By Tangotiger, 10:42 AM

As Pizza and I fight over the best-sounding fielding system (WOWY v OPA!), he offers some background as followup to his introduction last week.

Gotta admit, while wowee is good, it’s really something that kids would say; opa is something that adults say, and with pride around plenty of other adults.


#1    MGL      (see all posts) 2008/06/24 (Tue) @ 14:07

I read his articles and the system looks like a good one using non-PBP data.  I especially like the idea of breaking up the evaluation into three categories, range, arm, and hands, although ultimately, of course, it does matter how a fielder gets the job done.  It does, however, allow us to get a handle on what makes the various fielders good or bad (or in between).  For example, Jeter has always had excellent hands and arm strength and accuracy.  What makes him a bad fielder is only his range.  If you just look at one number (like UZR, or Dewan’s plus minus, or ZR, etc.), you would not necessarily know this.  Again, it does not make a difference in terms of how many runs a fielder saves or costs, but it is interesting to know.

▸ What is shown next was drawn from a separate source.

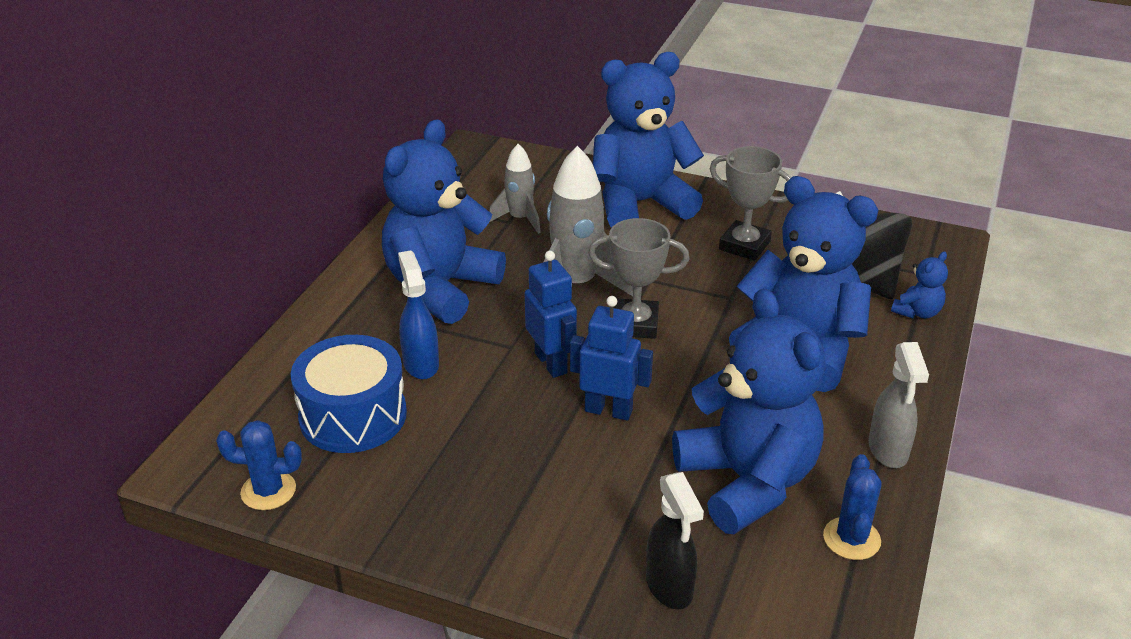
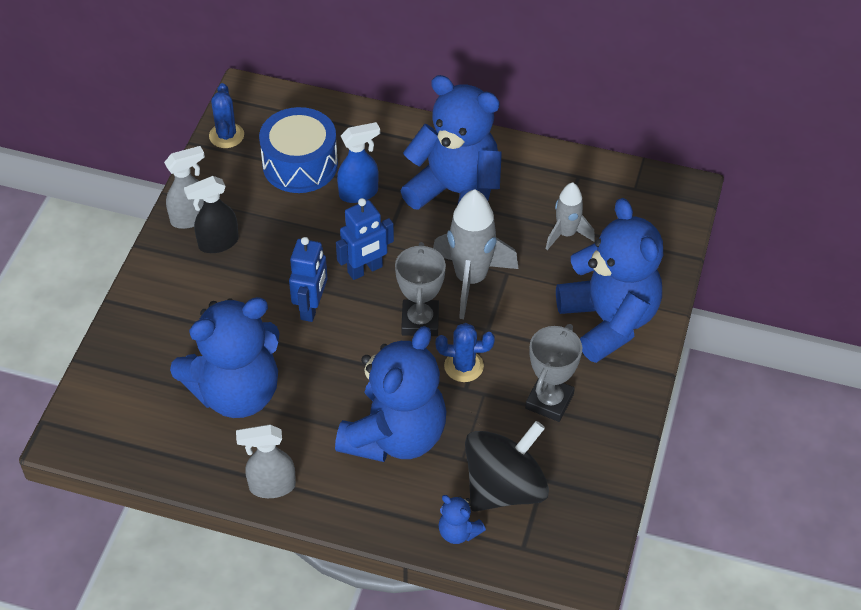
camera: 85 degrees right, 15 degrees up
(427, 530) = (191, 218): none -> grey spray bottle
(669, 587) = (138, 346): black spray bottle -> black spray bottle (218, 243)
(851, 539) = (179, 453): blue cactus -> blue cactus (463, 366)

Actually there is some use for breaking a fielder’s skills and performance down into those categories.  One, there is probably a different aging curve for the various skills (e.g., a recent article by someone - I forgot who - suggested that “hands” skill peaks much later than range skill), and two, there is probably a different regression for each skill, for example, hands has more ‘luck’ than range, as well as the fact that everything should be probably be regressed separately, as I don’t think there is a whole lot of positive correlation between a player’s range, hands, and arm, and in fact, there may be some negative correlations, as Pizza suggests in his article.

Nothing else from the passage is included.